* **How to complete this task**:
Beginning at the line that contains "FLOOR. TRADE PERMITS SEPARATE. |", write out each remaining line of the entries below exactly as it stands.

+++ Dataset entries

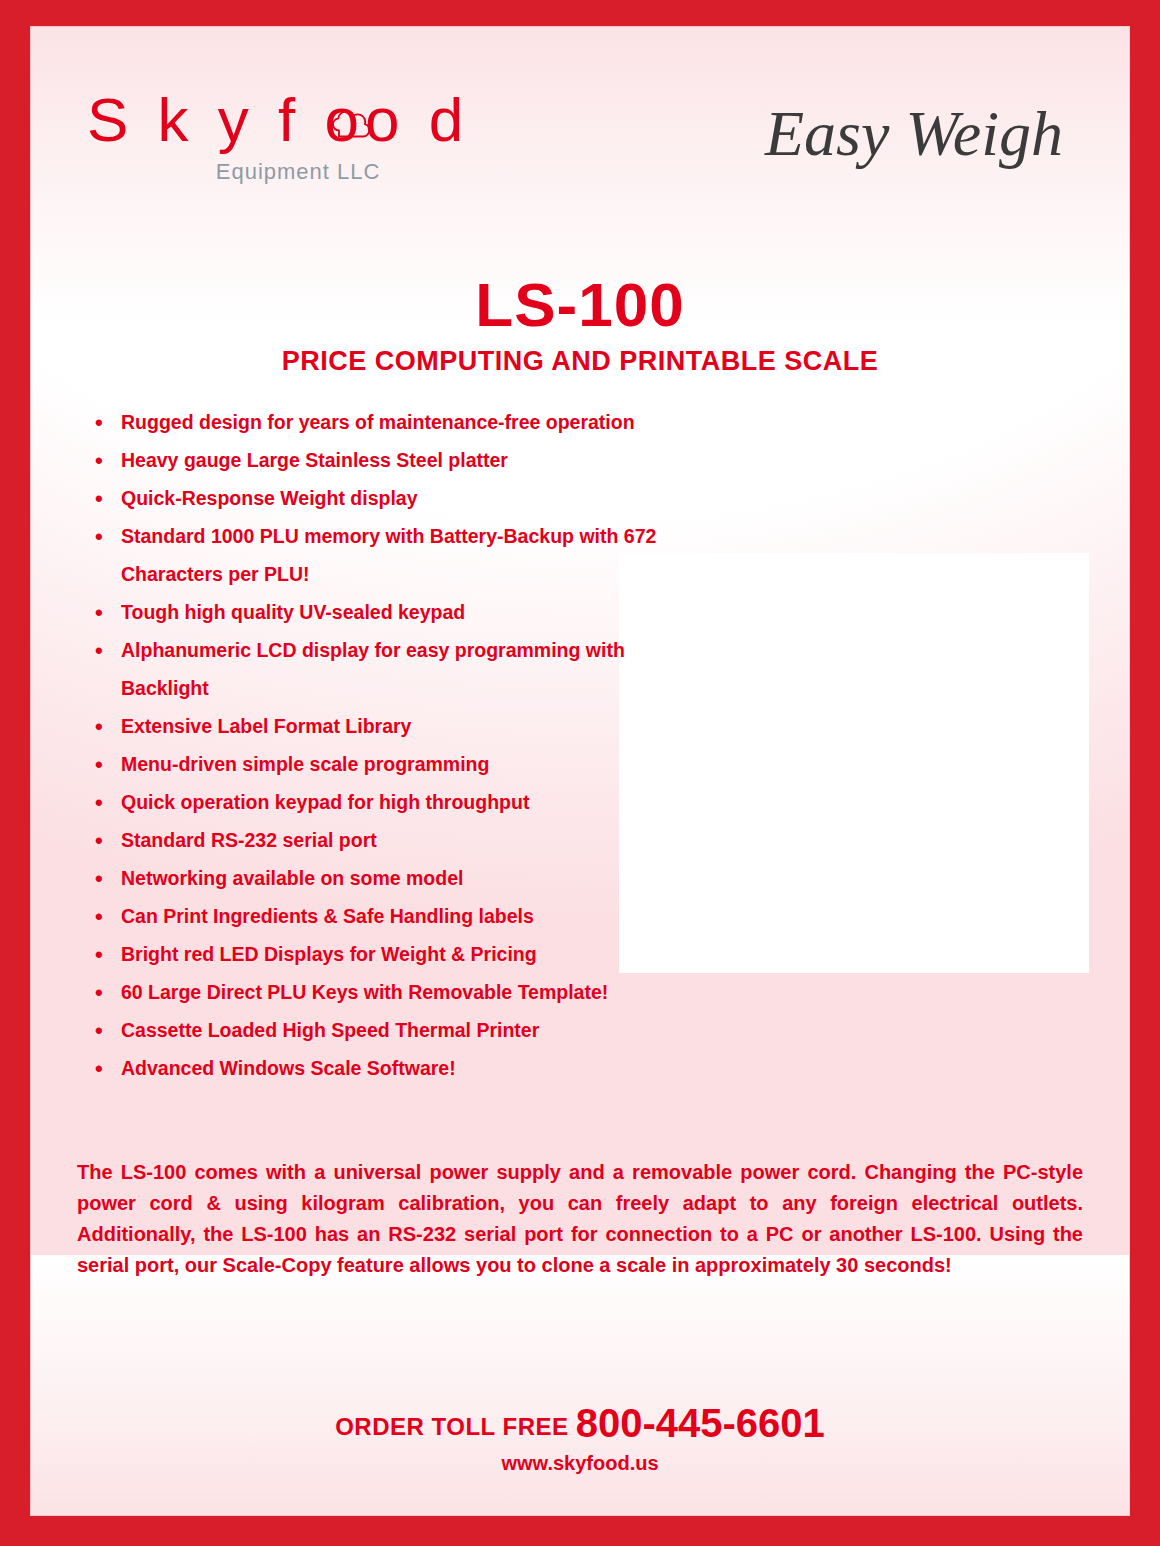S k y f o o d
Equipment LLC
Easy Weigh
LS-100
Price Computing and Printable Scale
Rugged design for years of maintenance-free operation
Heavy gauge Large Stainless Steel platter
Quick-Response Weight display
Standard 1000 PLU memory with Battery-Backup with 672 Characters per PLU!
Tough high quality UV-sealed keypad
Alphanumeric LCD display for easy programming with Backlight
Extensive Label Format Library
Menu-driven simple scale programming
Quick operation keypad for high throughput
Standard RS-232 serial port
Networking available on some model
Can Print Ingredients & Safe Handling labels
Bright red LED Displays for Weight & Pricing
60 Large Direct PLU Keys with Removable Template!
Cassette Loaded High Speed Thermal Printer
Advanced Windows Scale Software!
The LS-100 comes with a universal power supply and a removable power cord. Changing the PC-style power cord & using kilogram calibration, you can freely adapt to any foreign electrical outlets. Additionally, the LS-100 has an RS-232 serial port for connection to a PC or another LS-100. Using the serial port, our Scale-Copy feature allows you to clone a scale in approximately 30 seconds!
ORDER TOLL FREE 800-445-6601
www.skyfood.us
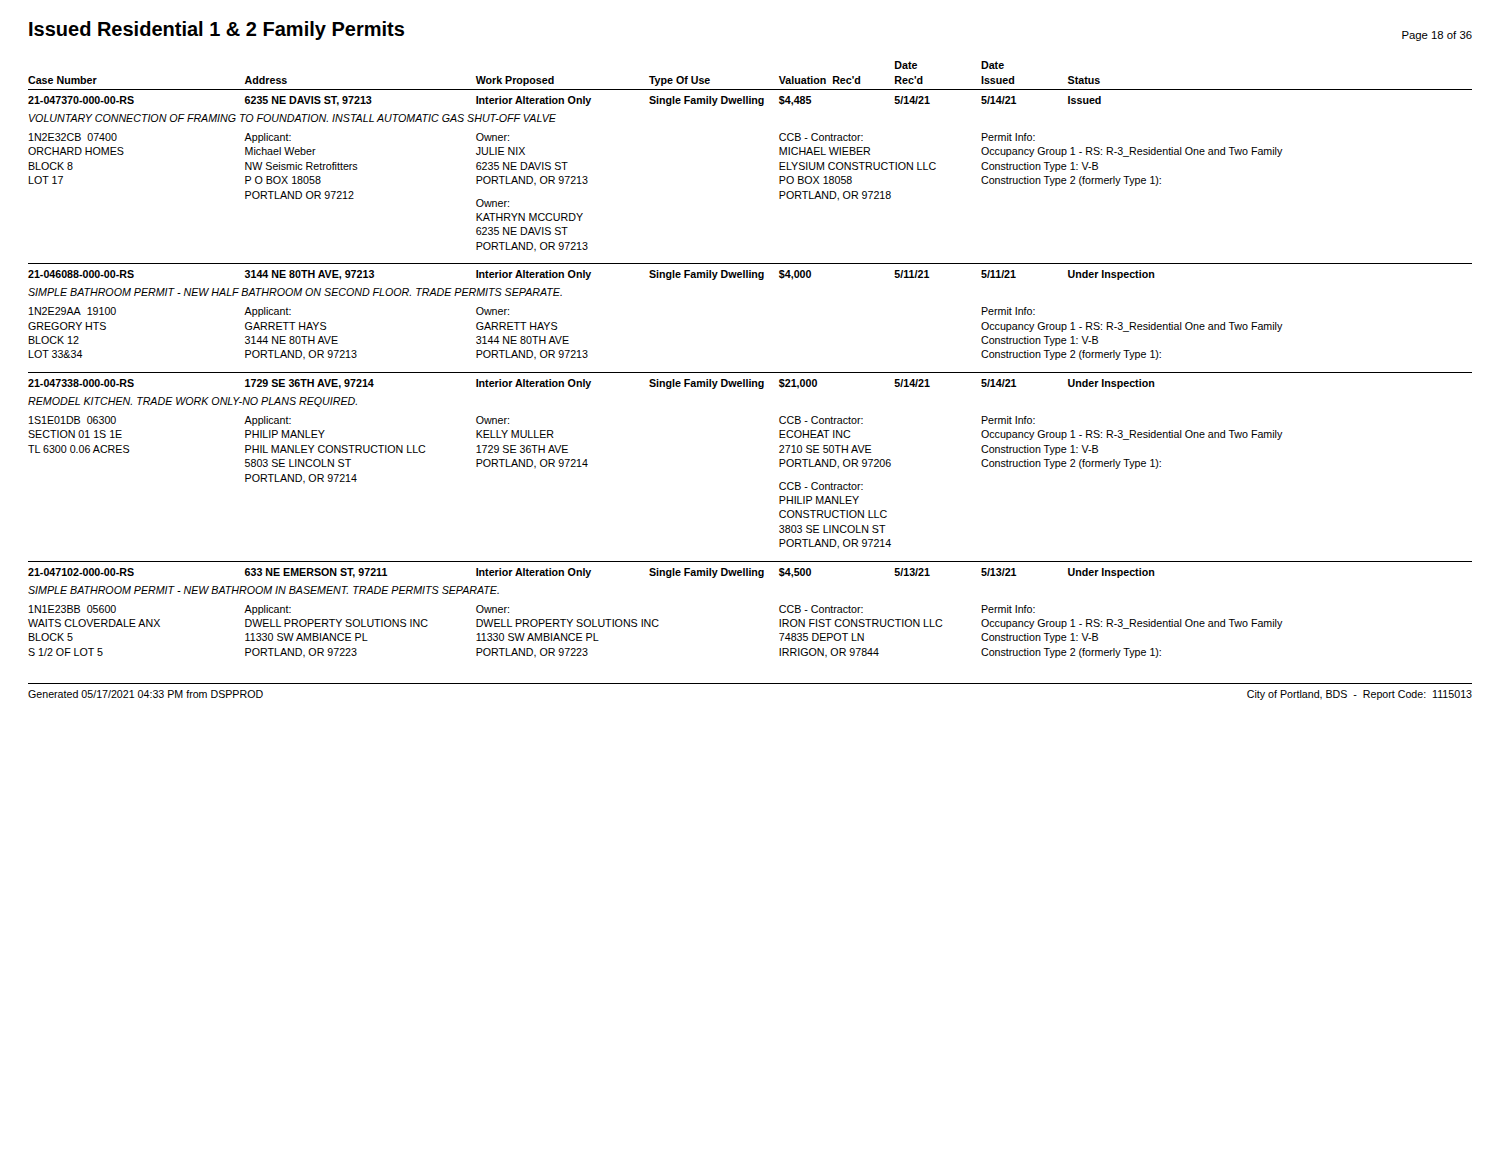Issued Residential 1 & 2 Family Permits
Page 18 of 36
| | | | | | Date | Date | |
| --- | --- | --- | --- | --- | --- | --- | --- |
| Case Number | Address | Work Proposed | Type Of Use | Valuation Rec'd | Rec'd | Issued | Status |
| 21-047370-000-00-RS | 6235 NE DAVIS ST, 97213 | Interior Alteration Only | Single Family Dwelling | $4,485 | 5/14/21 | 5/14/21 | Issued |
| VOLUNTARY CONNECTION OF FRAMING TO FOUNDATION. INSTALL AUTOMATIC GAS SHUT-OFF VALVE |
| 1N2E32CB 07400 ORCHARD HOMES BLOCK 8 LOT 17 | Applicant: Michael Weber NW Seismic Retrofitters P O BOX 18058 PORTLAND OR 97212 | Owner: JULIE NIX 6235 NE DAVIS ST PORTLAND, OR 97213 Owner: KATHRYN MCCURDY 6235 NE DAVIS ST PORTLAND, OR 97213 | CCB - Contractor: MICHAEL WIEBER ELYSIUM CONSTRUCTION LLC PO BOX 18058 PORTLAND, OR 97218 | Permit Info: Occupancy Group 1 - RS: R-3_Residential One and Two Family Construction Type 1: V-B Construction Type 2 (formerly Type 1): |
| 21-046088-000-00-RS | 3144 NE 80TH AVE, 97213 | Interior Alteration Only | Single Family Dwelling | $4,000 | 5/11/21 | 5/11/21 | Under Inspection |
| SIMPLE BATHROOM PERMIT - NEW HALF BATHROOM ON SECOND FLOOR. TRADE PERMITS SEPARATE. |
| 1N2E29AA 19100 GREGORY HTS BLOCK 12 LOT 33&34 | Applicant: GARRETT HAYS 3144 NE 80TH AVE PORTLAND, OR 97213 | Owner: GARRETT HAYS 3144 NE 80TH AVE PORTLAND, OR 97213 | | Permit Info: Occupancy Group 1 - RS: R-3_Residential One and Two Family Construction Type 1: V-B Construction Type 2 (formerly Type 1): |
| 21-047338-000-00-RS | 1729 SE 36TH AVE, 97214 | Interior Alteration Only | Single Family Dwelling | $21,000 | 5/14/21 | 5/14/21 | Under Inspection |
| REMODEL KITCHEN. TRADE WORK ONLY-NO PLANS REQUIRED. |
| 1S1E01DB 06300 SECTION 01 1S 1E TL 6300 0.06 ACRES | Applicant: PHILIP MANLEY PHIL MANLEY CONSTRUCTION LLC 5803 SE LINCOLN ST PORTLAND, OR 97214 | Owner: KELLY MULLER 1729 SE 36TH AVE PORTLAND, OR 97214 | CCB - Contractor: ECOHEAT INC 2710 SE 50TH AVE PORTLAND, OR 97206 CCB - Contractor: PHILIP MANLEY CONSTRUCTION LLC 3803 SE LINCOLN ST PORTLAND, OR 97214 | Permit Info: Occupancy Group 1 - RS: R-3_Residential One and Two Family Construction Type 1: V-B Construction Type 2 (formerly Type 1): |
| 21-047102-000-00-RS | 633 NE EMERSON ST, 97211 | Interior Alteration Only | Single Family Dwelling | $4,500 | 5/13/21 | 5/13/21 | Under Inspection |
| SIMPLE BATHROOM PERMIT - NEW BATHROOM IN BASEMENT. TRADE PERMITS SEPARATE. |
| 1N1E23BB 05600 WAITS CLOVERDALE ANX BLOCK 5 S 1/2 OF LOT 5 | Applicant: DWELL PROPERTY SOLUTIONS INC 11330 SW AMBIANCE PL PORTLAND, OR 97223 | Owner: DWELL PROPERTY SOLUTIONS INC 11330 SW AMBIANCE PL PORTLAND, OR 97223 | CCB - Contractor: IRON FIST CONSTRUCTION LLC 74835 DEPOT LN IRRIGON, OR 97844 | Permit Info: Occupancy Group 1 - RS: R-3_Residential One and Two Family Construction Type 1: V-B Construction Type 2 (formerly Type 1): |
Generated 05/17/2021 04:33 PM from DSPPROD
City of Portland, BDS - Report Code: 1115013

++++++

* **Reply to the exercise**:
| SIMPLE BATHROOM PERMIT - NEW HALF BATHROOM ON SECOND FLOOR. TRADE PERMITS SEPARATE. |
| 1N2E29AA 19100 GREGORY HTS BLOCK 12 LOT 33&34 | Applicant: GARRETT HAYS 3144 NE 80TH AVE PORTLAND, OR 97213 | Owner: GARRETT HAYS 3144 NE 80TH AVE PORTLAND, OR 97213 | | Permit Info: Occupancy Group 1 - RS: R-3_Residential One and Two Family Construction Type 1: V-B Construction Type 2 (formerly Type 1): |
| 21-047338-000-00-RS | 1729 SE 36TH AVE, 97214 | Interior Alteration Only | Single Family Dwelling | $21,000 | 5/14/21 | 5/14/21 | Under Inspection |
| REMODEL KITCHEN. TRADE WORK ONLY-NO PLANS REQUIRED. |
| 1S1E01DB 06300 SECTION 01 1S 1E TL 6300 0.06 ACRES | Applicant: PHILIP MANLEY PHIL MANLEY CONSTRUCTION LLC 5803 SE LINCOLN ST PORTLAND, OR 97214 | Owner: KELLY MULLER 1729 SE 36TH AVE PORTLAND, OR 97214 | CCB - Contractor: ECOHEAT INC 2710 SE 50TH AVE PORTLAND, OR 97206 CCB - Contractor: PHILIP MANLEY CONSTRUCTION LLC 3803 SE LINCOLN ST PORTLAND, OR 97214 | Permit Info: Occupancy Group 1 - RS: R-3_Residential One and Two Family Construction Type 1: V-B Construction Type 2 (formerly Type 1): |
| 21-047102-000-00-RS | 633 NE EMERSON ST, 97211 | Interior Alteration Only | Single Family Dwelling | $4,500 | 5/13/21 | 5/13/21 | Under Inspection |
| SIMPLE BATHROOM PERMIT - NEW BATHROOM IN BASEMENT. TRADE PERMITS SEPARATE. |
| 1N1E23BB 05600 WAITS CLOVERDALE ANX BLOCK 5 S 1/2 OF LOT 5 | Applicant: DWELL PROPERTY SOLUTIONS INC 11330 SW AMBIANCE PL PORTLAND, OR 97223 | Owner: DWELL PROPERTY SOLUTIONS INC 11330 SW AMBIANCE PL PORTLAND, OR 97223 | CCB - Contractor: IRON FIST CONSTRUCTION LLC 74835 DEPOT LN IRRIGON, OR 97844 | Permit Info: Occupancy Group 1 - RS: R-3_Residential One and Two Family Construction Type 1: V-B Construction Type 2 (formerly Type 1): |
Generated 05/17/2021 04:33 PM from DSPPROD
City of Portland, BDS - Report Code: 1115013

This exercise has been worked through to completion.